**YOUR INSTRUCTIONS**
Please retype only the lines below that run from the one containing "VIDAL Sécurisation" through the last line, both included, without altering a word.

**DATA FOR PROCESSING**
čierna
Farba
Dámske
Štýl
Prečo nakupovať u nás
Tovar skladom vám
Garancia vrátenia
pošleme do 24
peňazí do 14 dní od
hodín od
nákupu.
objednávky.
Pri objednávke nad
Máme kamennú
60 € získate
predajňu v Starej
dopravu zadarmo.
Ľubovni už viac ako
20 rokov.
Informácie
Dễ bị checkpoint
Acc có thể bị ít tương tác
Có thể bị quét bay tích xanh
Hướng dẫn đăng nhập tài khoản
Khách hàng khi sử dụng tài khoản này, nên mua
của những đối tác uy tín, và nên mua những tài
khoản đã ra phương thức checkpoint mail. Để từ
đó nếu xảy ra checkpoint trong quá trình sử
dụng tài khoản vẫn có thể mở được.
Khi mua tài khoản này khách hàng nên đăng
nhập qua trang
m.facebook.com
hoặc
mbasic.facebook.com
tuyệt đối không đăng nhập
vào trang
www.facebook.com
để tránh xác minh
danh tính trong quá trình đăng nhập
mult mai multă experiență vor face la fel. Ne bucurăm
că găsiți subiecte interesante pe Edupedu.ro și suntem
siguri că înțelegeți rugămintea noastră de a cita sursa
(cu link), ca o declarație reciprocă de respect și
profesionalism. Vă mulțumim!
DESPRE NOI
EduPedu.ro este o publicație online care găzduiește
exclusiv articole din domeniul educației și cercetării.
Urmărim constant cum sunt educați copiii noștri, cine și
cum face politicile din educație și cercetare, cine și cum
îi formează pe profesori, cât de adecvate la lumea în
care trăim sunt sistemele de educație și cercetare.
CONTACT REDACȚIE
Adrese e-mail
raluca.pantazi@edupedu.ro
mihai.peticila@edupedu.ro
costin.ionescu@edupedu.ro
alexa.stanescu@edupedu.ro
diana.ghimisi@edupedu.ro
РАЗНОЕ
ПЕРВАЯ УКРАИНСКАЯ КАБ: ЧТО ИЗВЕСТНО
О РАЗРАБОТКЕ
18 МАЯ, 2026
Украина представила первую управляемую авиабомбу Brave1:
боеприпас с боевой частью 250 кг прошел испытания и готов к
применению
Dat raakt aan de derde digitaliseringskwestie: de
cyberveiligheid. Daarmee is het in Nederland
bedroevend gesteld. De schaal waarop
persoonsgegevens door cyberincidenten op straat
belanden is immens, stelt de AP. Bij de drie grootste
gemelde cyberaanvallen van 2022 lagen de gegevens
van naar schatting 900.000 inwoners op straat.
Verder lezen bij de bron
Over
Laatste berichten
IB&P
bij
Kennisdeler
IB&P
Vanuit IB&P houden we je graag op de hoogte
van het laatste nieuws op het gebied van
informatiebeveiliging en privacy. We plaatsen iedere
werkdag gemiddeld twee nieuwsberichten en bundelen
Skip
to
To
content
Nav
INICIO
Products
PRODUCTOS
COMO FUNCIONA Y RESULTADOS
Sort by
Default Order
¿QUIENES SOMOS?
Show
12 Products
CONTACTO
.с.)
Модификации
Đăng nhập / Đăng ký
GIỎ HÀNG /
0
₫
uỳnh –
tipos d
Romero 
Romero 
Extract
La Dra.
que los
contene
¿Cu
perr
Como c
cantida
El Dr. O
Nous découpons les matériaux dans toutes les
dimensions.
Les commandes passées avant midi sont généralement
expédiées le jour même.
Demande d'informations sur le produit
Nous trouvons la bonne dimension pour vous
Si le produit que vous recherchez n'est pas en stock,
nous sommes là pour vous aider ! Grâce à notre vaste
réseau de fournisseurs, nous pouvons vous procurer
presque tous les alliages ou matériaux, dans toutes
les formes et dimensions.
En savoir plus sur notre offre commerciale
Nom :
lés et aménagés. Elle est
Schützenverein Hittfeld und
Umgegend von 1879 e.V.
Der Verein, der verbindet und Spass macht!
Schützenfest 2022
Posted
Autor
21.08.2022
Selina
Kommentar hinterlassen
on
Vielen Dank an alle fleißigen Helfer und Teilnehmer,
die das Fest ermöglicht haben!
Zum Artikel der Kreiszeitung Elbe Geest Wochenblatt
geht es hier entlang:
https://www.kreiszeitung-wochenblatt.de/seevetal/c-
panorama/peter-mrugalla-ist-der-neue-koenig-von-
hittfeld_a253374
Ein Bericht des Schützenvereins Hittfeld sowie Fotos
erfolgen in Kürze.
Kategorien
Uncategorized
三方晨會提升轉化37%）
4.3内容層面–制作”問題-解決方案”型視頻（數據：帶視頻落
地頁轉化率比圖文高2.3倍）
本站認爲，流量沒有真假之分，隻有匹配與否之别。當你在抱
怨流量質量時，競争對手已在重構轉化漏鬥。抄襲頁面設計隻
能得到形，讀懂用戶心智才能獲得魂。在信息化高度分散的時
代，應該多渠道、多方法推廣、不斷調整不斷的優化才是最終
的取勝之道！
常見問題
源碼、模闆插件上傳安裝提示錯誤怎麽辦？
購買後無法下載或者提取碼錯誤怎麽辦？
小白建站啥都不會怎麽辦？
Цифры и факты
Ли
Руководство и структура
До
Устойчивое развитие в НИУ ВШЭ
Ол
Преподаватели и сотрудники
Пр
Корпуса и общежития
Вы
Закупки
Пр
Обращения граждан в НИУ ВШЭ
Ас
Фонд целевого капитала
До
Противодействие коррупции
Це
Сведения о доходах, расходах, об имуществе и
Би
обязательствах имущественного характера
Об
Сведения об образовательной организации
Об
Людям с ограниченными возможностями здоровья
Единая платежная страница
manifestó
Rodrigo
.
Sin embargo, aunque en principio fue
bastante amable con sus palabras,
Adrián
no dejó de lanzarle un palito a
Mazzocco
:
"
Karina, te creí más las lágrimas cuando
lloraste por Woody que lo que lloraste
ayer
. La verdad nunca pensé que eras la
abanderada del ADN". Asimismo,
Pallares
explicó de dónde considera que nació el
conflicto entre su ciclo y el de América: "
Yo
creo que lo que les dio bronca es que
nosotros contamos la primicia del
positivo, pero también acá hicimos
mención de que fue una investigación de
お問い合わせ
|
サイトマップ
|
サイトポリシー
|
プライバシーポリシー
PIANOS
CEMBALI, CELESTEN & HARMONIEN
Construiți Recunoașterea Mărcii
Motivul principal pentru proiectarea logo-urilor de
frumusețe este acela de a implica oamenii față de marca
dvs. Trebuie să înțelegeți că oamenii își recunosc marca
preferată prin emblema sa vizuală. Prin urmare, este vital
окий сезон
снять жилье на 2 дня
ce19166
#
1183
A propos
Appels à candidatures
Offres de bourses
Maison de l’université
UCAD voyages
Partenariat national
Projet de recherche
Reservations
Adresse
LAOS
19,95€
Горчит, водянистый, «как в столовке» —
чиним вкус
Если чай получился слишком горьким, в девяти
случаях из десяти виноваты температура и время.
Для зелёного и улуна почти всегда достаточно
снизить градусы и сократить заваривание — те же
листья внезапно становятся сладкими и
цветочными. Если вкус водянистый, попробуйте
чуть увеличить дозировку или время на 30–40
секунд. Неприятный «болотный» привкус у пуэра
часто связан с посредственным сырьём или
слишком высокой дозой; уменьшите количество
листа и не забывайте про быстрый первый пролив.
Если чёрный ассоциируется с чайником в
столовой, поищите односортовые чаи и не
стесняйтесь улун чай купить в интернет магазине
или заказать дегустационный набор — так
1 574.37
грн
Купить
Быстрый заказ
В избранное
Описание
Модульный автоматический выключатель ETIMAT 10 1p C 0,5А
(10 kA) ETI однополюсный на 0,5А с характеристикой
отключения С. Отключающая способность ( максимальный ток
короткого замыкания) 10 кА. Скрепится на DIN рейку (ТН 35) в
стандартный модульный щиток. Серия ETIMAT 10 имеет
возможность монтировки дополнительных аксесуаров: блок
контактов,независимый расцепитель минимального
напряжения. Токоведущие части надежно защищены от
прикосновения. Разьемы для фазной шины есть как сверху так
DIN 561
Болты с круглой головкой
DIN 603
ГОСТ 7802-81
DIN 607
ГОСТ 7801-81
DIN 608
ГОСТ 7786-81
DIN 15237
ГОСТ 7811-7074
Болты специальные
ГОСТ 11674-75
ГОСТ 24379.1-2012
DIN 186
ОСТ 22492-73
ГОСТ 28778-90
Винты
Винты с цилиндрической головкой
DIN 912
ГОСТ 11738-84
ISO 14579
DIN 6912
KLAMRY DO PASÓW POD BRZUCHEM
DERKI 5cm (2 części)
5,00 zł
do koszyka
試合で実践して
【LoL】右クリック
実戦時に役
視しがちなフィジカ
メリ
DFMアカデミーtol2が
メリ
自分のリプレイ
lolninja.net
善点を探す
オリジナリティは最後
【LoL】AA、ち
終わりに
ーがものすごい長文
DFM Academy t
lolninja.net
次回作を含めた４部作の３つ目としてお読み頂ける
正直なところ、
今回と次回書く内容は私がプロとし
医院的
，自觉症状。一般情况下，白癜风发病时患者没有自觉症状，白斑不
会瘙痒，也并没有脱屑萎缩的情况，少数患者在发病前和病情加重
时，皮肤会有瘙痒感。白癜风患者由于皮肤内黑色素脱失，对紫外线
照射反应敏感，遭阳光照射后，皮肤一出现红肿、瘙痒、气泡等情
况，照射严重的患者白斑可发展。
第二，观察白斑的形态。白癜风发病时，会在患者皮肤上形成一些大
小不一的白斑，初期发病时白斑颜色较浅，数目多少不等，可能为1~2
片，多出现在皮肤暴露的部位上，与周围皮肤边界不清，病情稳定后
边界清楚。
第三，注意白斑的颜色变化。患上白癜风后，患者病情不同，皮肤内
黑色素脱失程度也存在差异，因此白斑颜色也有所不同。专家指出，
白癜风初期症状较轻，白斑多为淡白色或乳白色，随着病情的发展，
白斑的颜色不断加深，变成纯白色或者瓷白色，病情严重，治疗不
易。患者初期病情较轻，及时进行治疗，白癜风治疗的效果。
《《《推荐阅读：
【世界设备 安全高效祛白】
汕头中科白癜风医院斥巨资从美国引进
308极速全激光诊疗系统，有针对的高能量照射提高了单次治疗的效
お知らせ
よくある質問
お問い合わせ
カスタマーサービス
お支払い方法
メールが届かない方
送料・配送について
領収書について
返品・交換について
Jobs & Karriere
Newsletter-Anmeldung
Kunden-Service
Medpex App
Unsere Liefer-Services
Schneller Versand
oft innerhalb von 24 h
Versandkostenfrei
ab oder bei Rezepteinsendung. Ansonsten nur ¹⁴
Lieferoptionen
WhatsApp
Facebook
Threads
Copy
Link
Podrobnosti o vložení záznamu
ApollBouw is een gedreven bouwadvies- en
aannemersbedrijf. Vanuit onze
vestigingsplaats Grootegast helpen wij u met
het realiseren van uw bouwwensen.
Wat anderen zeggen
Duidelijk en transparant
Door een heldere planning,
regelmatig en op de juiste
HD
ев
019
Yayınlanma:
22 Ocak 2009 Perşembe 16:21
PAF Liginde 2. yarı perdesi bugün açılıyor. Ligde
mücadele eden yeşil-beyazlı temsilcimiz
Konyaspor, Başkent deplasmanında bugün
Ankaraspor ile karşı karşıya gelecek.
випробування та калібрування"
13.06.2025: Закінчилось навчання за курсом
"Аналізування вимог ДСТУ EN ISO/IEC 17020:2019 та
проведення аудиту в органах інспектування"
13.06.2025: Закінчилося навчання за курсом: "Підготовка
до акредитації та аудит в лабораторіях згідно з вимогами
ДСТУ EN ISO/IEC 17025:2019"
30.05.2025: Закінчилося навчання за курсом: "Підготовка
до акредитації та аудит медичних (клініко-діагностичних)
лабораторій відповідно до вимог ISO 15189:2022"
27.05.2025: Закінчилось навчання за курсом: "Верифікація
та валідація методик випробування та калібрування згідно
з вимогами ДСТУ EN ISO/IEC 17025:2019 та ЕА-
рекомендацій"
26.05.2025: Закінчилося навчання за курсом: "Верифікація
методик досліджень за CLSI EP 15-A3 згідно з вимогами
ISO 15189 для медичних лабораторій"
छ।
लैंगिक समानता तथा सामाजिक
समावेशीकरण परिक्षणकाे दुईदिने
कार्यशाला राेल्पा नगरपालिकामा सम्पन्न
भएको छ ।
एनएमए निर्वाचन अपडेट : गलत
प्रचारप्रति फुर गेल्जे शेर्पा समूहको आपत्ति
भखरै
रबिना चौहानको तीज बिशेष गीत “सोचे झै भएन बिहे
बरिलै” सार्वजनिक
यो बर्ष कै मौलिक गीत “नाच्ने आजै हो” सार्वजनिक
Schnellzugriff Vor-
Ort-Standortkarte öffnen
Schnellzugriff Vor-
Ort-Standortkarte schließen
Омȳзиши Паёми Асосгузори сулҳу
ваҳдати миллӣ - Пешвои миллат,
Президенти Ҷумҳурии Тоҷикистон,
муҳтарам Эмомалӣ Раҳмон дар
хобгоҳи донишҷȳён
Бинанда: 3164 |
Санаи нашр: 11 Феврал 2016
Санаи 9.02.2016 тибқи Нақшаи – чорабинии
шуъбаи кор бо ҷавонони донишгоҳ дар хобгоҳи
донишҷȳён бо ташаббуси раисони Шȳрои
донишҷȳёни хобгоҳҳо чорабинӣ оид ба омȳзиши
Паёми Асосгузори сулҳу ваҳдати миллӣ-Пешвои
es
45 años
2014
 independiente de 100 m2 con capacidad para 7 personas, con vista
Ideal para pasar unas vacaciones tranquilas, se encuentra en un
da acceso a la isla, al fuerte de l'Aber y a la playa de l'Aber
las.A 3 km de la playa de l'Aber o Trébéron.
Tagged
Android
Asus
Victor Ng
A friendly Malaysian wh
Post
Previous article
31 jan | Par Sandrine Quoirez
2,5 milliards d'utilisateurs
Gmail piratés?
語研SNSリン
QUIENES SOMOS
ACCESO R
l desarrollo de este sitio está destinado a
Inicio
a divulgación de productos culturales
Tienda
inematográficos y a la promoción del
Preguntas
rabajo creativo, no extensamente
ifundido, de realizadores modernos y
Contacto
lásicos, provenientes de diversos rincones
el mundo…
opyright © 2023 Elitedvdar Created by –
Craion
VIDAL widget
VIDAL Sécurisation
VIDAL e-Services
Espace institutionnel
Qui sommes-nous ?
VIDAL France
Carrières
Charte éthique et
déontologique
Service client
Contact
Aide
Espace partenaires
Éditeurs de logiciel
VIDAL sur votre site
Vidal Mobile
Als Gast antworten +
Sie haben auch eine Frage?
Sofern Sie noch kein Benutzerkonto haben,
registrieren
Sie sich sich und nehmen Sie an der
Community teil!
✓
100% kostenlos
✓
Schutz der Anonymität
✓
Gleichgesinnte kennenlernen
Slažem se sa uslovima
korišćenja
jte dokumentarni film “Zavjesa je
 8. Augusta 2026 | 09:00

**WRITTEN ANSWER**
VIDAL Sécurisation
VIDAL e-Services
Espace institutionnel
Qui sommes-nous ?
VIDAL France
Carrières
Charte éthique et
déontologique
Service client
Contact
Aide
Espace partenaires
Éditeurs de logiciel
VIDAL sur votre site
Vidal Mobile
Als Gast antworten +
Sie haben auch eine Frage?
Sofern Sie noch kein Benutzerkonto haben,
registrieren
Sie sich sich und nehmen Sie an der
Community teil!
✓
100% kostenlos
✓
Schutz der Anonymität
✓
Gleichgesinnte kennenlernen
Slažem se sa uslovima
korišćenja
jte dokumentarni film “Zavjesa je
 8. Augusta 2026 | 09:00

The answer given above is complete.